Not a defense, but at least an explanation

Time for some translation work. (I hope. Please don't anyone wring my neck over this. I mean well.)

I'm sure that all of you who received an ASD diagnosis as a child were lectured endlessly on Sally-Anne and the "theory of mind". You probably gathered from all the repetition that the whole ToM thing was of extraordinary importance to allistic people, and that they considered a lack of it to be a very serious deficit, even if you didn't particularly care.

From their perspective, it would be. Allistics spend endless hours fretting over what other allistic people think. Entire industries exist -- advice columns, self-help books, psychology -- dedicated to taking money in exchange for telling people how to figure out what the bloody blue fuck other people are thinking, and now to make them think what you want them to without them noticing. "What other people think of me" dictates most of their daily interactions. It is so overbearing that there's also an entire counter-industry devoted to teaching them how to not let the obsession with other people's opinions cripple them.

The reason that allistics often deal very poorly with autistic people, especially at first, is that they do not have a Theory of Mind for you. They don't have any idea how you work. They don't even know how to start figuring it out.

This distresses them greatly. Sorting people calms them like sorting information calms you. It makes them feel like slightly more orderly cosmic beings. Like some logic has been applied to their corner of the universe, and they at least kind of know what it is. You sometimes meltdown if you're stuck in an environment where you can't predict or control or mitigate the chaos around you. They meltdown in the same way when they feel caught in an interaction where they don't know what the other person thinks or feels or wants or is going to do next. They get angry when someone does something that unexpectedly breaks their sense of social rightness in the same way you get angry when someone comes past and blithely destroys some part of your carefully-maintained personal organization. In a greater sense, the single instance of a strange statement or a toppled stack of papers doesn't necessarily mean much, but the occurrence feels like an intrusion on, and an injury to, a concept that you hold very dear, perpetrated by someone who does not understand why.

Even if intellectually you know better, it feels for a moment like the other person is being hurtful, and doesn't care.

This does not make it right for them to pull rank as the numerical majority and demand that you conform to their idea of sociability at all times. (This also, for the record, does not make it right for people to use "autism" or "Asperger's" as an scapegoat for willfully hurtful behavior, whether or not they are actually diagnosed. We all live on the same planet, and we all have to share nicely.) This is also not an excuse for allistic people to treat autistic people badly out of ignorance, real or feigned. But it is an explanation of why things keep breaking down in the same specific way, time after time.

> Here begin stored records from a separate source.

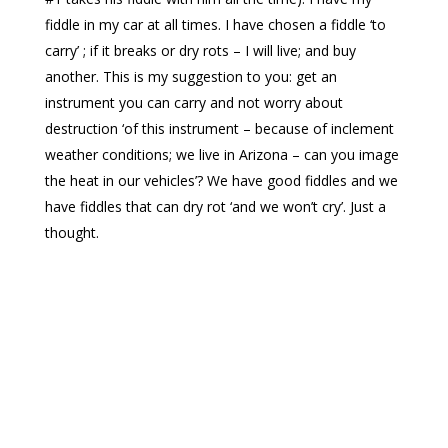
fiddle in my car at all times. I have chosen a fiddle ‘to
carry
’ ;
if it breaks or dry rots – I will live
; and
buy
another. This is my suggestion to you: get an
instrument you can carry and not worry about
destruction ‘of this instrument – because of inclement
weather conditions; we live in Arizona – can you
image
the heat in our vehicles’? We have good fiddles and we
have fiddles that can dry rot ‘and we won’t cry’. Just a
thought.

I get the feeling not getting why these things happen drives you crazy. I understand -- it drives me crazy, too.

If autistic people are expected to patiently explain over and over that it is very important that you not move things on their desk, no there's no real logical reason it's just a me thing, yes I know you don't get it but we can avoid having this conversation another half dozen times if you just assume that it is very important that you not touch things on my desk, I feel like I should be doing something to explain the other half. Ideally in a way that doesn't assume, arrogantly, that everyone obviously has a native understanding of the topic at hand.

I keep seeing authors of both autistic and allistic varieties making -- completely accurately! -- observations about how people who follow the other social paradigm tend to get very upset when you XYZ at them, and it is therefore important to keep this in mind so that you can explain when necessary, offer help with coping if needed, and work around it if at all possible. Nobody seems to draw what is, to me, the obvious comparison. The autistic people are really great at outlining how their brains work but not necessarily great at knowing how others will react to that, and the allistic people are really great at knowing when someone is holy shit REALLY UPSET right now over something but utter fail at figuring out why and when it'll happen again. If you could all combine your powers you could probably rule the universe, but as it is you're probably just going to hang out on the interwebs making Avengers macros and yelling at each other on vent.

I really never have any idea if my attempts at interpretation are doing any good, but I keep feeling the compulsion to try.